Explaining Post-Canola Rotation Growth Challenges
Canola reduces biological activity in the soil. So, what can be done to help the following crop?
Growers and researchers have long observed that crops following canola in a rotation tend to demonstrate reduced yield, compared to the results when seeded behind another crop.
So, what is the reason behind this?
It can largely be explained by the relationship (or lack of relationship) between canola and certain fungal microorganisms in the soil.
Arbuscular mycorrhizae is one example of a fungus that forms a symbiotic or beneficial association with the roots of nearly all field crops. Mycorrhizae will create an intricate network of filaments (called hyphae) inside and outside the roots. These hyphae serve as “virtual extensions” of the root, exploring the soil beyond the roots to access even more nutrients and water, which is then transferred to the plant.

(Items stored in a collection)
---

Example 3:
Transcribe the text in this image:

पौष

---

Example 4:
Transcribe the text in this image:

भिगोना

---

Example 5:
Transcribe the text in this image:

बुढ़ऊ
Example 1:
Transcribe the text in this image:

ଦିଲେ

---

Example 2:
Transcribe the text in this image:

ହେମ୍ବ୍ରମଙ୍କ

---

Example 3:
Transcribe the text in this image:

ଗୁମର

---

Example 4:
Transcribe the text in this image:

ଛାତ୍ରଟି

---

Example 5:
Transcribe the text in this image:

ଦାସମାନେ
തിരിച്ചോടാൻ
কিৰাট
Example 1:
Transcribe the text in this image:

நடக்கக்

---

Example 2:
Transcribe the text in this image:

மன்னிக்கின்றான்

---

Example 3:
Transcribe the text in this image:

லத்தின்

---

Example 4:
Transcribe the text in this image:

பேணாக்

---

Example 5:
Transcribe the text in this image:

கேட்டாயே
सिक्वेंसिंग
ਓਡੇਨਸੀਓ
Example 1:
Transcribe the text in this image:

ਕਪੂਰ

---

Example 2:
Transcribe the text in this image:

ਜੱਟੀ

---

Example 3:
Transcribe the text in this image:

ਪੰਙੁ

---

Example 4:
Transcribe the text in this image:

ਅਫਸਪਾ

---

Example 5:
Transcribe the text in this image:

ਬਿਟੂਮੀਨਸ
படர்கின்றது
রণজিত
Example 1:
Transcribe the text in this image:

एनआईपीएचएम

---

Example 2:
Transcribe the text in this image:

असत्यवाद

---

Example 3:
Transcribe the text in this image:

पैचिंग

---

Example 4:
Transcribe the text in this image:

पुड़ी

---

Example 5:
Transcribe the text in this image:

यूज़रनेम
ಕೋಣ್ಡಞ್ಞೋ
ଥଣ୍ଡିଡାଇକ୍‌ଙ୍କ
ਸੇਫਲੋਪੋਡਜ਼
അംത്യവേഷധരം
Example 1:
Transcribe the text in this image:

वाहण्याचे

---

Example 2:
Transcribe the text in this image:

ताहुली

What is being asked: Retype the text on crops grown after canola in full, word for word.

Response:
Explaining Post-Canola Rotation Growth Challenges
Canola reduces biological activity in the soil. So, what can be done to help the following crop?
Growers and researchers have long observed that crops following canola in a rotation tend to demonstrate reduced yield, compared to the results when seeded behind another crop.
So, what is the reason behind this?
It can largely be explained by the relationship (or lack of relationship) between canola and certain fungal microorganisms in the soil.
Arbuscular mycorrhizae is one example of a fungus that forms a symbiotic or beneficial association with the roots of nearly all field crops. Mycorrhizae will create an intricate network of filaments (called hyphae) inside and outside the roots. These hyphae serve as “virtual extensions” of the root, exploring the soil beyond the roots to access even more nutrients and water, which is then transferred to the plant.